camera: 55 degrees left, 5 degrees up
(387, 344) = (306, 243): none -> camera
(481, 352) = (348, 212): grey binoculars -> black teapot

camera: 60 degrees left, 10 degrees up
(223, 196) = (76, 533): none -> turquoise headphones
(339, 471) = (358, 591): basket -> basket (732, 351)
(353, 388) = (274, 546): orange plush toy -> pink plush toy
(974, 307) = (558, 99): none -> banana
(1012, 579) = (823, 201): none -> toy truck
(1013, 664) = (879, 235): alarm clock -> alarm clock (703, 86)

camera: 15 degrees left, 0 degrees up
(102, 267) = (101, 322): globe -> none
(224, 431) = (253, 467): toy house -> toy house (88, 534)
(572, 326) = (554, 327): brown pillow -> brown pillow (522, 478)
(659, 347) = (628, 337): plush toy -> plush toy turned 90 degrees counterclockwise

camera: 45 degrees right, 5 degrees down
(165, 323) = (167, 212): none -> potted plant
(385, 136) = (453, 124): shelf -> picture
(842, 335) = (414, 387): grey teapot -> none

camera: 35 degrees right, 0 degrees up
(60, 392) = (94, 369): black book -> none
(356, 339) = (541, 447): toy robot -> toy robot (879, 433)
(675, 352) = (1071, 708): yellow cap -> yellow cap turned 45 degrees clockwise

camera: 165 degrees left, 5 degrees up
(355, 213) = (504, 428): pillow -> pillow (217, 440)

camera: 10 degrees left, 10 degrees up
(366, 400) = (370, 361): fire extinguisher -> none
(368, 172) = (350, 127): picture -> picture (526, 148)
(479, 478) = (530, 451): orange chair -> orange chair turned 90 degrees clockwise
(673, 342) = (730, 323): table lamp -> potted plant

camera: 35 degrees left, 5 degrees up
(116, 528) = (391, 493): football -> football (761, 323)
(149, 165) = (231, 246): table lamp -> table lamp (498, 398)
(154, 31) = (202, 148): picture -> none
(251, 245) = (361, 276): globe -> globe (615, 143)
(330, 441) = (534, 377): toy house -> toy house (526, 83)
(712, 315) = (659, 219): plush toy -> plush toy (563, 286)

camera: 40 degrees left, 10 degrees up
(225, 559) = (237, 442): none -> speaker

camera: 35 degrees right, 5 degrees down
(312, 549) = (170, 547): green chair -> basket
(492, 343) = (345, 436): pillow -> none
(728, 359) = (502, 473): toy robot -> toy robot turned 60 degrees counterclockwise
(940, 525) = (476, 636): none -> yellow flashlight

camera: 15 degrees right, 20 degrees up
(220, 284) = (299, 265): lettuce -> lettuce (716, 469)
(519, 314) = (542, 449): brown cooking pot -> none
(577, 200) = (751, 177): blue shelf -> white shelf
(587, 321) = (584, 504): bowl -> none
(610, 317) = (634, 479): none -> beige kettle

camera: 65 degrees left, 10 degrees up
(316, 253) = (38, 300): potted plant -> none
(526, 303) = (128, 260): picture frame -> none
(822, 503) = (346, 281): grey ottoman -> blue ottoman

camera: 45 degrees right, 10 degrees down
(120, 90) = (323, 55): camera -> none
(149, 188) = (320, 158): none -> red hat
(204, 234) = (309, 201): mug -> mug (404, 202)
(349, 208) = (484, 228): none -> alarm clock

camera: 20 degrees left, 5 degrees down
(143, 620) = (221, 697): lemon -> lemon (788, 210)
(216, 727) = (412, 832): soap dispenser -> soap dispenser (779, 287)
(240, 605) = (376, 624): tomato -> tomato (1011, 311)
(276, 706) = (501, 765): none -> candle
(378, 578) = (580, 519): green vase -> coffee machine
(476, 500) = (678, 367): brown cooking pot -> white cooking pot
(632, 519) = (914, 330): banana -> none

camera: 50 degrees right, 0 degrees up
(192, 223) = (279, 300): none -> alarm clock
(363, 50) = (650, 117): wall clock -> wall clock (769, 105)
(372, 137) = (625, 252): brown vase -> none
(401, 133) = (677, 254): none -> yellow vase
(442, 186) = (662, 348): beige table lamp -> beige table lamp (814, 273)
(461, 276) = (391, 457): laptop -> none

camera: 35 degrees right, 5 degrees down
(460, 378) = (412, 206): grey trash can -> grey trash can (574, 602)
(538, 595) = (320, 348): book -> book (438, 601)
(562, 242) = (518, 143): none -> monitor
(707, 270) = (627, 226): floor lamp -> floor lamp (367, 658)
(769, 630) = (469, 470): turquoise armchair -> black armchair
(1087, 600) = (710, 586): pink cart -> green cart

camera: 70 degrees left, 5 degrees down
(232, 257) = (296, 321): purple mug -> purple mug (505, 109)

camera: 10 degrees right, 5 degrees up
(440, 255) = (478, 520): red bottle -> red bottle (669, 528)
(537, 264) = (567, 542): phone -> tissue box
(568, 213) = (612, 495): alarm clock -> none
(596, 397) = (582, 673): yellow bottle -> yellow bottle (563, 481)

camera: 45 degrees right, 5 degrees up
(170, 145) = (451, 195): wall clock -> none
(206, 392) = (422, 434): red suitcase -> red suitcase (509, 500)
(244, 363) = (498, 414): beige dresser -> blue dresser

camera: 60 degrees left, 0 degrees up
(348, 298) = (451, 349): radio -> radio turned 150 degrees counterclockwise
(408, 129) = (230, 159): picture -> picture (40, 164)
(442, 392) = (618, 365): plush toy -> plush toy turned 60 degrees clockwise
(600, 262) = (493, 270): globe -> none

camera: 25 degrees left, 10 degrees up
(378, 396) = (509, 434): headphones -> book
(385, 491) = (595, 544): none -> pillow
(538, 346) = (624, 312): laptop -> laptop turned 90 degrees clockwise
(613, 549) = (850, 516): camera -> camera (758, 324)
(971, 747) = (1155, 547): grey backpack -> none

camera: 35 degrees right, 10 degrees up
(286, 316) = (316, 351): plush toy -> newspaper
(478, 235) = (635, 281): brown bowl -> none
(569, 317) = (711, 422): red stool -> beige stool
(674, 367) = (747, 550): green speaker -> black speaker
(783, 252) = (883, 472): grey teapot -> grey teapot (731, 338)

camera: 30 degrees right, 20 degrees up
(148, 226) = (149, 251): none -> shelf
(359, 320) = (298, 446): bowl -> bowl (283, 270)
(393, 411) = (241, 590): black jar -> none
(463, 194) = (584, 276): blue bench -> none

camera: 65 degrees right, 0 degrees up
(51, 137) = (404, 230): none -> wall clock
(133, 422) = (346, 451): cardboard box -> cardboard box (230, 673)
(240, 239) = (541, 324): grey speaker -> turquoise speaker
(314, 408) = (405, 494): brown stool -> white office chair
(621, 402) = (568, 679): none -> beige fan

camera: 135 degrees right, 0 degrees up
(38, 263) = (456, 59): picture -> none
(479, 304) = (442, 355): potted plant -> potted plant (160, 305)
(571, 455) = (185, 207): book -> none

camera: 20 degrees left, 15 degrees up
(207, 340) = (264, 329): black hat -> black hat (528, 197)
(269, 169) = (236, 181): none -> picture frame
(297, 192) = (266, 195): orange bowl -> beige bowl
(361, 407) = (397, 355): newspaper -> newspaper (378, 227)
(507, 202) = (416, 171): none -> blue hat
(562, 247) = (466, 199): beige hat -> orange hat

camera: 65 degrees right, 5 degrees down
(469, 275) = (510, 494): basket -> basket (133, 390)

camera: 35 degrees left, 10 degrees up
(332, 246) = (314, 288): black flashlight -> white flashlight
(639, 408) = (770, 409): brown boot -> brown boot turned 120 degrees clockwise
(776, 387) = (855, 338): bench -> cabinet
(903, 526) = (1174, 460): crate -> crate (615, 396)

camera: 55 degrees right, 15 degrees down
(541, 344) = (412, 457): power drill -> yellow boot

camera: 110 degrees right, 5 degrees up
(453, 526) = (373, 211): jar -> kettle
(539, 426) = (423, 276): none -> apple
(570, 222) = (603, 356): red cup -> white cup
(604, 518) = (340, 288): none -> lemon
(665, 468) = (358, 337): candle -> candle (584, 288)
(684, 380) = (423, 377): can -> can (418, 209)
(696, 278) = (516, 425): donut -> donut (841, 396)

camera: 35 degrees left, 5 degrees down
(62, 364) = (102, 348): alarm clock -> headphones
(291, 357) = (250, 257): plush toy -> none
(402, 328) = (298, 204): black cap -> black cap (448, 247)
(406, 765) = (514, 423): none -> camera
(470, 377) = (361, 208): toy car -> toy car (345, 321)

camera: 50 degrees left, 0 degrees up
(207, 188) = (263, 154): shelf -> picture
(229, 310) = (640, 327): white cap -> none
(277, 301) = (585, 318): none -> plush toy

######

Task item
Using the listing above, pull out all lines that hold the word "flashlight".

Solution to the exercise
(940, 525) = (476, 636): none -> yellow flashlight
(332, 246) = (314, 288): black flashlight -> white flashlight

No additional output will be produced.